# Hunting with Kem Rich R27



## Classic Slingshot (Apr 27, 2011)

Hunting with KemRich 27, my friend ate it


----------



## radray (Apr 30, 2011)

Nice shot! Way to show off the effectiveness of the KemRich 27 slingshot.


----------



## josephlys (May 4, 2010)

Nice shot, but the bird was kindda pretty thou'.


----------



## kobe23 (Jun 28, 2010)

Awwww innocent little birdy got owned >.<


----------



## NoSugarRob (Jun 3, 2010)

one shot.... one kill... nice and quick.... nice catty to.


----------



## mckee (Oct 28, 2010)

great shooting i was hoping u would start making hunting vids


----------



## jskeen (Feb 7, 2011)

excellent video of a great field shot! Nicely done on both. And since it got eaten, guilt free as well.


----------



## kyrokon (Feb 11, 2011)

Good looking catty. Hope you do more videos, I enjoy watching them.


----------



## e~shot (Jun 3, 2010)

jskeen said:


> excellent video of a great field shot!
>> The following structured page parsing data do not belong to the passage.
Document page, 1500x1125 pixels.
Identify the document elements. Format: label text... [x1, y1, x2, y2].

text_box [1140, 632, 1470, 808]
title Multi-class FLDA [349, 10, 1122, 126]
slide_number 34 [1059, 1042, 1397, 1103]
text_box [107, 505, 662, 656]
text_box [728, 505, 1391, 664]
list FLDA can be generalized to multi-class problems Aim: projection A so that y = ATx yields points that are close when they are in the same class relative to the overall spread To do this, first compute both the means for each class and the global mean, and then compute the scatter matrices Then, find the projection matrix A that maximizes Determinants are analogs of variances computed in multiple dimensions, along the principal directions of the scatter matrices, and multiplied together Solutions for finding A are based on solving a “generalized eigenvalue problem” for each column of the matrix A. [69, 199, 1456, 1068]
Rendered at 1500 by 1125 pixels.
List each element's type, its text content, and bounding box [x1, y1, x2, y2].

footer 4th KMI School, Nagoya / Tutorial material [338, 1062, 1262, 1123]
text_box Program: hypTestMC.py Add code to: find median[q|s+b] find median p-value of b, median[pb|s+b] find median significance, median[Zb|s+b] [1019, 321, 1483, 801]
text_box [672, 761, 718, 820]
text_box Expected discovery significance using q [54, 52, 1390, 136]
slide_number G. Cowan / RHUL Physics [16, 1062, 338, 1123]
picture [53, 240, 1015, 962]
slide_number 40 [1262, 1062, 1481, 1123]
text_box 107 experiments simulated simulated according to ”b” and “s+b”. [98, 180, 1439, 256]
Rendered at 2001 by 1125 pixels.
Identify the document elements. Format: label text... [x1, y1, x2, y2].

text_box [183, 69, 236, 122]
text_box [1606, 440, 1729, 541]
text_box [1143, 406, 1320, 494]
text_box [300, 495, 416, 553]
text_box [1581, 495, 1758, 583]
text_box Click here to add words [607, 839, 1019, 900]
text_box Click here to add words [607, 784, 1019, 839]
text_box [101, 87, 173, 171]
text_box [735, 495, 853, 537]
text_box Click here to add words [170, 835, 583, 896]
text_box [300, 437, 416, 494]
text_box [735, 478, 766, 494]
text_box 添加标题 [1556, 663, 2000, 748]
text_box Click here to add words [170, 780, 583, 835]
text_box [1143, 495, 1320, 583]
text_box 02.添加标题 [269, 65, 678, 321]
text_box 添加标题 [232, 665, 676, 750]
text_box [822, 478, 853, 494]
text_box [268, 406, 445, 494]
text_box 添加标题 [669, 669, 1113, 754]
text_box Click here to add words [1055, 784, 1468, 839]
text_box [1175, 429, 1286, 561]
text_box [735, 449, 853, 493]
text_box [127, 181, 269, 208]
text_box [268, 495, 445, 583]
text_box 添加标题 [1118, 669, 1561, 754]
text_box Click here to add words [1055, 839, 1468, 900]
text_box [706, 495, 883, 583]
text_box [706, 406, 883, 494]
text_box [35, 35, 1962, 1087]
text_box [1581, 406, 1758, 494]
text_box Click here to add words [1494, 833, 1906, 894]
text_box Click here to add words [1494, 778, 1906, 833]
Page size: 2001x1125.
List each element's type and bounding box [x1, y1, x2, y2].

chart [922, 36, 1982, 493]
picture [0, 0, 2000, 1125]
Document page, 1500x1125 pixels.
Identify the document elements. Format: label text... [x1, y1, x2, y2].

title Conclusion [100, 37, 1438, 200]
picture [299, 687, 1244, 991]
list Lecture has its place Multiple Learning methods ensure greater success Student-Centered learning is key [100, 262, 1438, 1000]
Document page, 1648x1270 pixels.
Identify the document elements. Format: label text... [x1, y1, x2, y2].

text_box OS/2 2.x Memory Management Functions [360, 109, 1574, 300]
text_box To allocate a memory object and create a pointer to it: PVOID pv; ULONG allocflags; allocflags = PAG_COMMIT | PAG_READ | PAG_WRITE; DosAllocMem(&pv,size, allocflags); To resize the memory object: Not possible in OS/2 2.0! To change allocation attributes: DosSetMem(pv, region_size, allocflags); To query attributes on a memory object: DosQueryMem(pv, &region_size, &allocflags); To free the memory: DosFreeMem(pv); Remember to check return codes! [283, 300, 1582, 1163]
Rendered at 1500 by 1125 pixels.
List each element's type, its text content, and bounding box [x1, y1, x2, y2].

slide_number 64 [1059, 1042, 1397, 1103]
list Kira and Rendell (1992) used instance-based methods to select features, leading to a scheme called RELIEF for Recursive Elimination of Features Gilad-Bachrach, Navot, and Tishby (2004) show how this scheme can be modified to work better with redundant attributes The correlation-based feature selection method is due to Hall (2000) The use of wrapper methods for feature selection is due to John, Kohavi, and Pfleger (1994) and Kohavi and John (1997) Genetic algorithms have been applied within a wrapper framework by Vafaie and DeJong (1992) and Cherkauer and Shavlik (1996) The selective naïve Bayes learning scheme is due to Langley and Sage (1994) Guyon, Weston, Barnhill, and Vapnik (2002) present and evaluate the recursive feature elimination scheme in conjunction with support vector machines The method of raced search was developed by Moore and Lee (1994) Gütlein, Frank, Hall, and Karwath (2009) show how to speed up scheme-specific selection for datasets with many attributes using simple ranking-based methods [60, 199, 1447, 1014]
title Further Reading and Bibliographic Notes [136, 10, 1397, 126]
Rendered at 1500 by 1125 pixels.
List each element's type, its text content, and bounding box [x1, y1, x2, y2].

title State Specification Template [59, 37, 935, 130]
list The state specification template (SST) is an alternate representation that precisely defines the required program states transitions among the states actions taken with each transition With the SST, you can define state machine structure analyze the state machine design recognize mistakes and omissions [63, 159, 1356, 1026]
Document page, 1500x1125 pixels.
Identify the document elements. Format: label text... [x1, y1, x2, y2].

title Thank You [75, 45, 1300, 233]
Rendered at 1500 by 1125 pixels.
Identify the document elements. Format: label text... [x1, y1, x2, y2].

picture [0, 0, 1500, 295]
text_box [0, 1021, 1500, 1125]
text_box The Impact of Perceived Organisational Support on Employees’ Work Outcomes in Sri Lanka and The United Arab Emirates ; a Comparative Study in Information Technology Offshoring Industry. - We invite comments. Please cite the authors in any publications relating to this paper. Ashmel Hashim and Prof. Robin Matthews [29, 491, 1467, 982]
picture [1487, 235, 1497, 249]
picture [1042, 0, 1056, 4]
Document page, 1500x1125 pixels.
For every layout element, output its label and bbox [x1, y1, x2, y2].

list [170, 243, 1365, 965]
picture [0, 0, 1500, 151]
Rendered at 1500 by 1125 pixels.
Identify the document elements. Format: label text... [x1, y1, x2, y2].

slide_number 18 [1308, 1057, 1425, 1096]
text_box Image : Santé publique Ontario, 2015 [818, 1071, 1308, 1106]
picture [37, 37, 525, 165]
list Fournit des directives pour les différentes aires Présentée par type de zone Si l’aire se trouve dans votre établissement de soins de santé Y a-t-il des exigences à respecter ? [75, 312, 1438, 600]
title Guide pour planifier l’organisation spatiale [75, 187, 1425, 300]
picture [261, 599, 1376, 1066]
Nicely done on both. * And since it got eaten, guilt free as well.*


----------



## JoshM (Apr 24, 2010)

Nice vid! first good quality bird hunting slingshot vid I've seen actually  , what ammo were you using though?


----------



## Classic Slingshot (Apr 27, 2011)

JoshM said:


> Nice vid! first good quality bird hunting slingshot vid I've seen actually  , what ammo were you using though?


Rocks


----------



## whipcrackdeadbunny (May 22, 2010)

Great shot, great vid, well done.


----------